C'est vraiment dommage car on sent bien que Farrugia s'est inspiré des comédies américaines à la John Hughes dans lesquels les ados vivaient souvent leurs fantasmes et allaient à fond dans leurs délires avant de revenir vers une morale bien pensante et tout public. Ici, point de fantasme, encore moins de folie.
Heureusement, le film est (un peu) sauvé par des scènes très drôles, pour peu qu'on adhère à la "vis comica" de Merad et Dubosc qui, en pilotage automatique, arrivent quand même à transcender quelques scènes et dialogues pas trop mal trouvés, comme quand ils essaient de s'organiser pour se téléphoner, à une époque où les portables n'ont toujours pas été inventés (si si dans le film c'est drôle).
Hélas, le sceanrio reste sur ce registre un peu superficiel de l'anachronisme technologique sans se servir réellement du changement d'époque, des mentalités qui ont évolué, de tout ce qui fait que le monde a changé depuis (mis à part la coupe du monde 98 qui semble être le seul évènement marquant des 30 dernières années pour les personnages du film et ses auteurs).
Bon, je dois quand même avouer que j'ai ri plusieurs fois pendant la séance. J'ai pas compté, c'est donc que c'était même assez souvent. Et vu que la plupart des comédies françaises que j'ai vues depuis un an étaient toutes plutôt mauvaises, je ne me permettrai pas de noter ce film trop sévèrement. D'autant que je ne m'attendais pas à beaucoup mieux. S'il est plutôt dans la catégorie haute des films de ses deux acteurs principaux (bien meilleur que "Safari", "Protéger et servir" ou "Fiston" par exemple), il partage avec la plupart des comédies françaises actuelles ce même manque d'ambition et de soin dans l'écriture, ainsi qu'une réalisation particulièrement dégueulasse malgré de nombreuses références et citations (notamment les parents de Kad Merad habillés comme ceux de Marty Mc Fly à son retour du passé), mais a au moins un certain rythme comique, ce qui est finalement l'essentiel.
J'ajouterai une mention spéciale pour Gerard Darmon qui, dans le rôle du père de Franck Dubosc, est assez émouvant, même si, encore une fois, la mise en scène ne lui fait pas honneur. C'est également un plaisir de retrouver Anthony Sonigo, le beau-gosse qu'on voit malheureusement moins au cinéma que son acolyte Vincent Lacoste.

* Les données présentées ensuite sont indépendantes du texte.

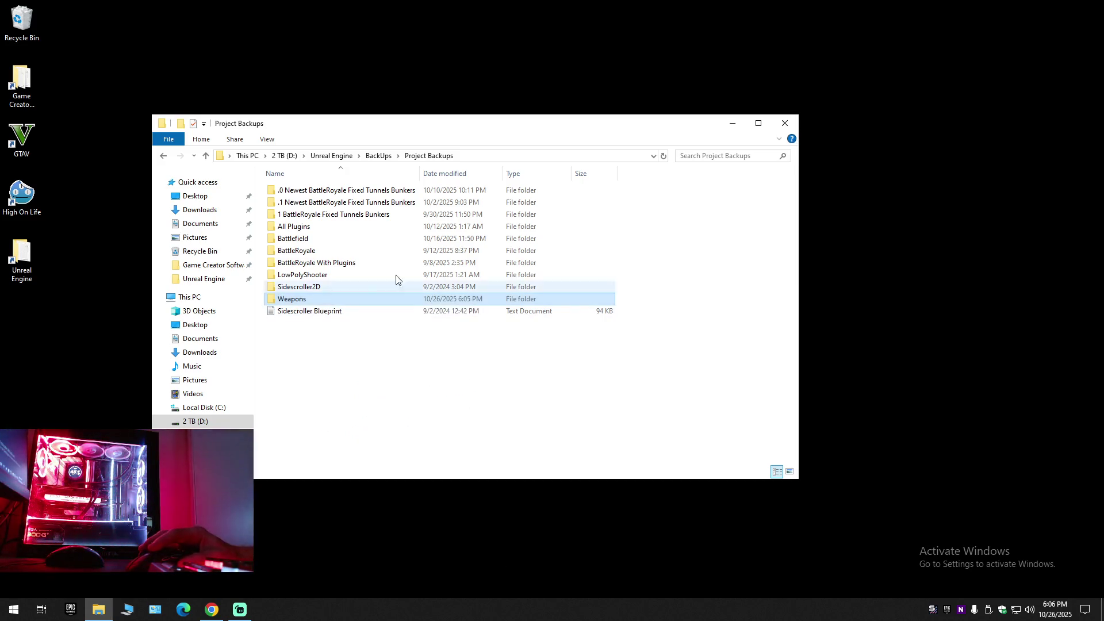
right_click(300, 226)
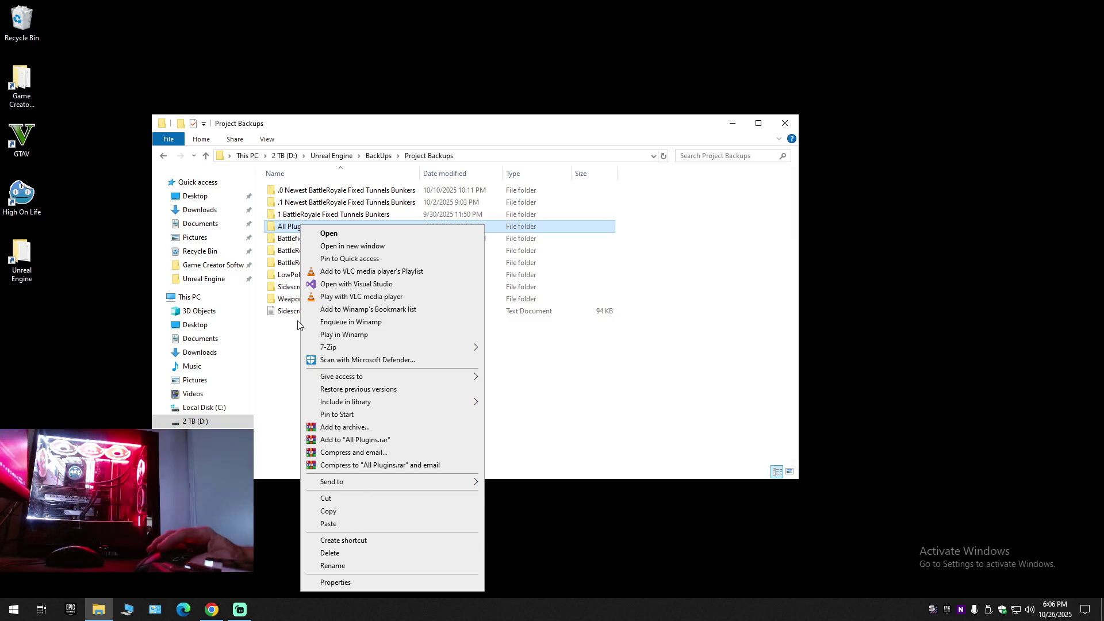
click(328, 233)
right_click(289, 190)
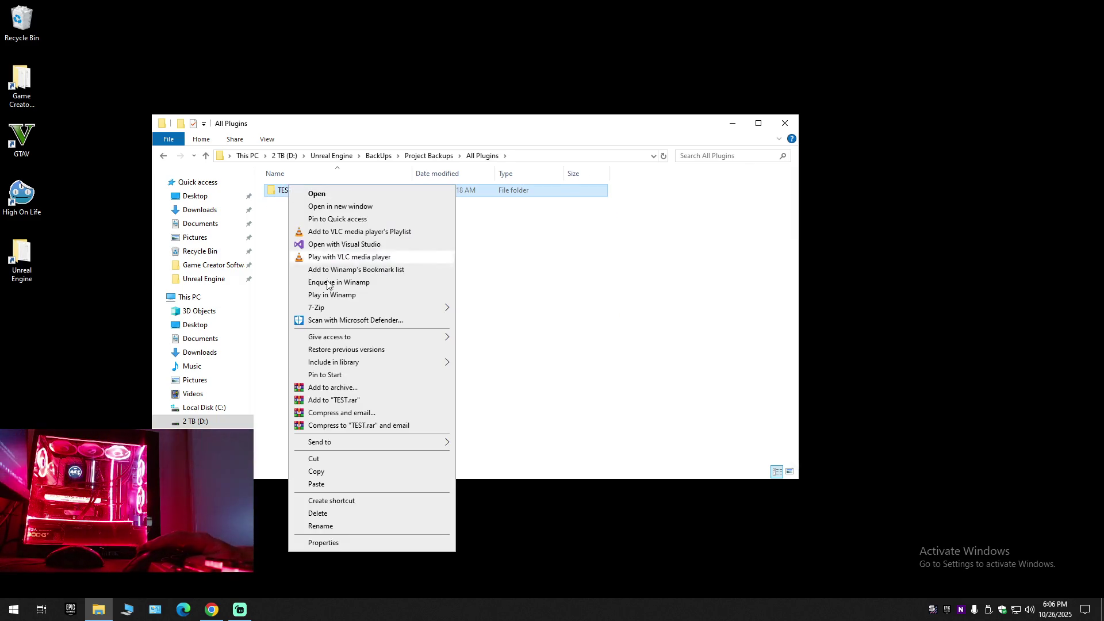
click(328, 543)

A mon avis, "Bis" ne restera pas dans les annales du film comique français mais fera passer une heure et demie agréable quand il passera à la télé.
Au delà de sa qualité moyenne, ce film est surtout symptomatique de la crise que traverse le cinéma français, qui, jadis, pouvait se vanter d'être à la pointe de la comédie bien écrite avec des acteurs comiques irrésistibles (depuis De Funès et Bourvil jusqu'aux Nuls en passant par la troupe du Splendid ou Francis Veber) mais, depuis une bonne quinzaine d'années, on tourne en rond.

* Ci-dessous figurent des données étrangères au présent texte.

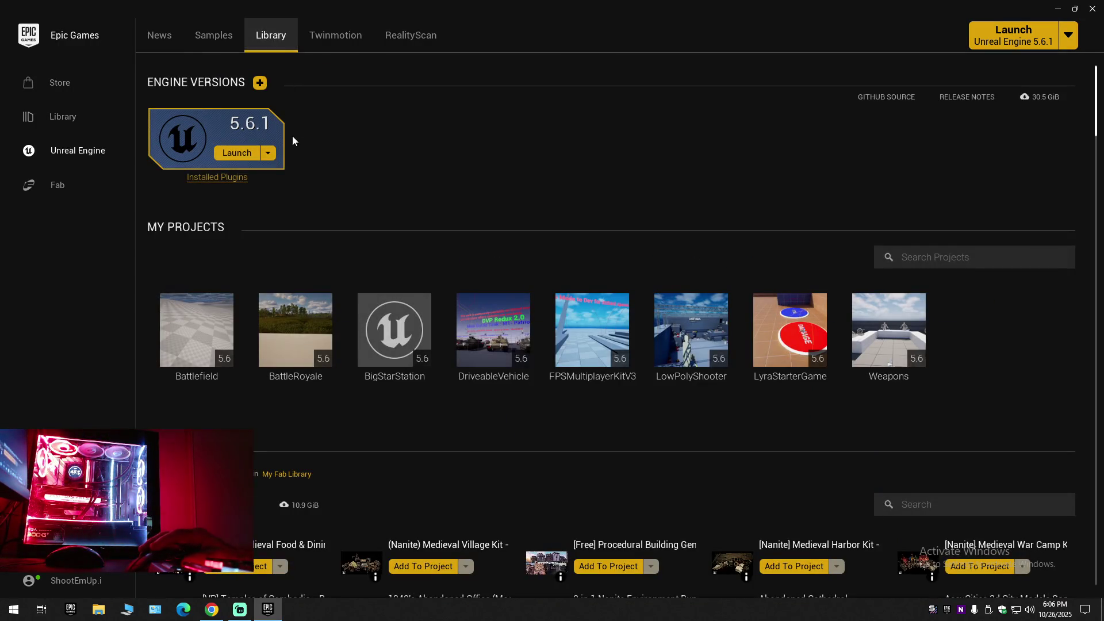
double_click(895, 356)
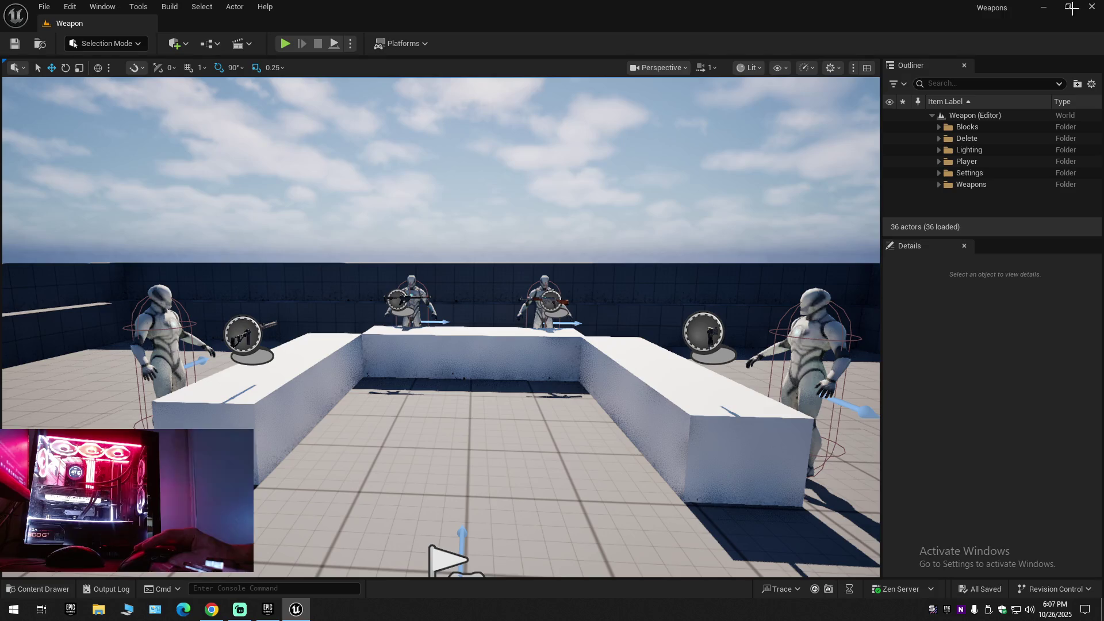
right_click(856, 77)
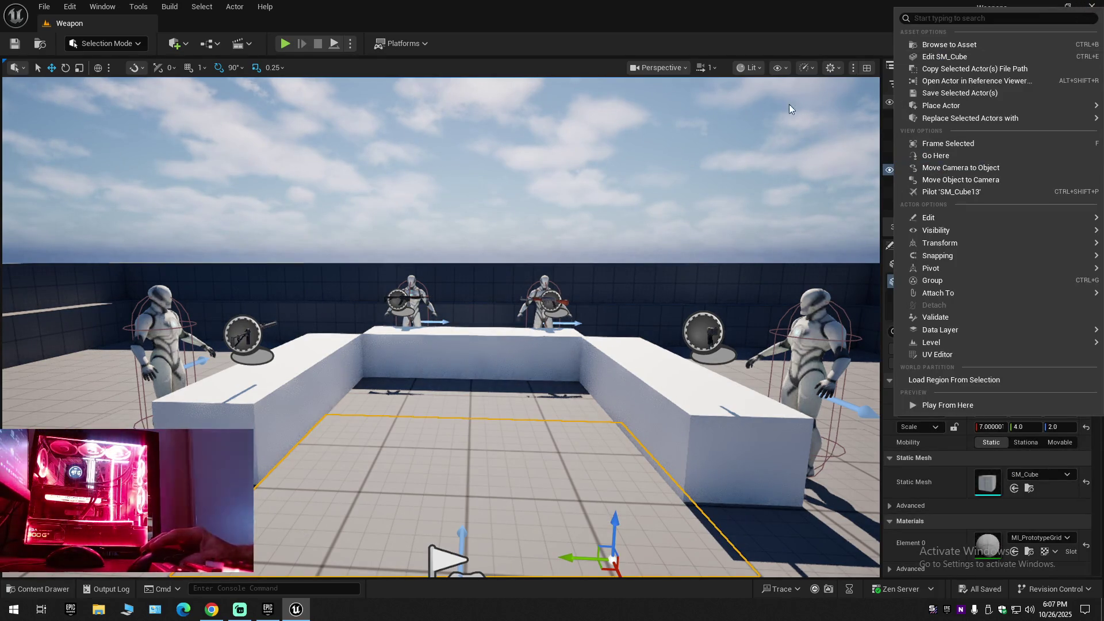
click(812, 10)
click(1091, 83)
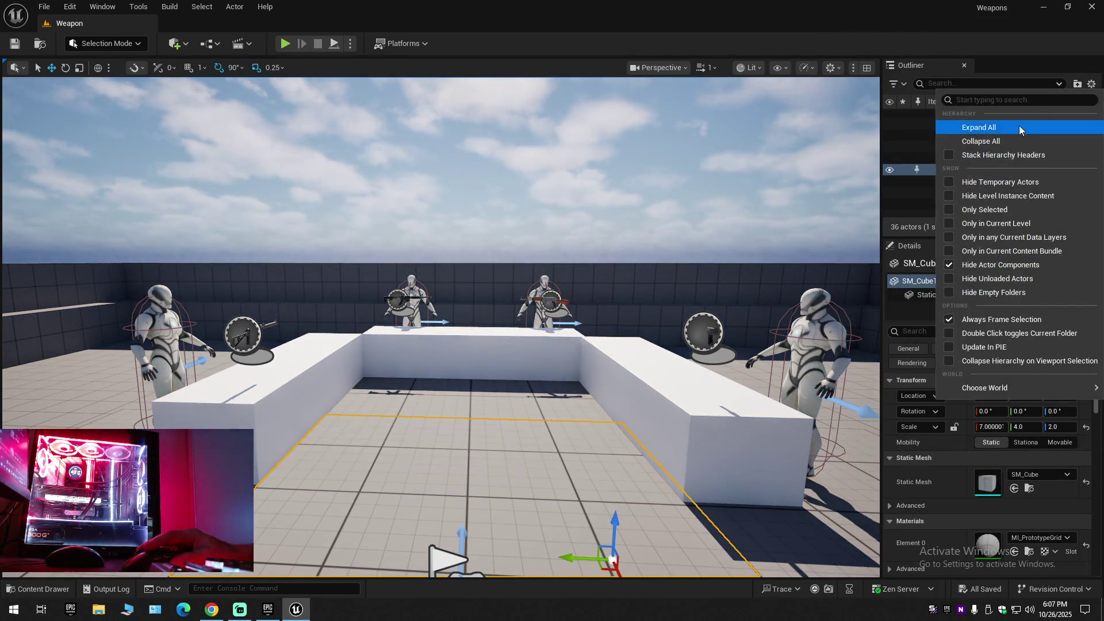
click(1006, 138)
click(931, 115)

Les films français dits populaires ressemblent de plus en plus à des téléfilms (cf les succès récents de Dany Boon, de "la famille Belier" ou de "Qu'est-ce qu'on a fait au bon Dieu") ou à de mauvaises adaptations de comédies (romantiques ou parodiques) américaines.
A quelques rares exceptions près (comme "Les combattants" l'an dernier ou justement "les beaux gosses" il y a quelques temps), il est devenu de plus en plus rare que les comédies made in France nous surprennent et, surtout, fassent vraiment rire.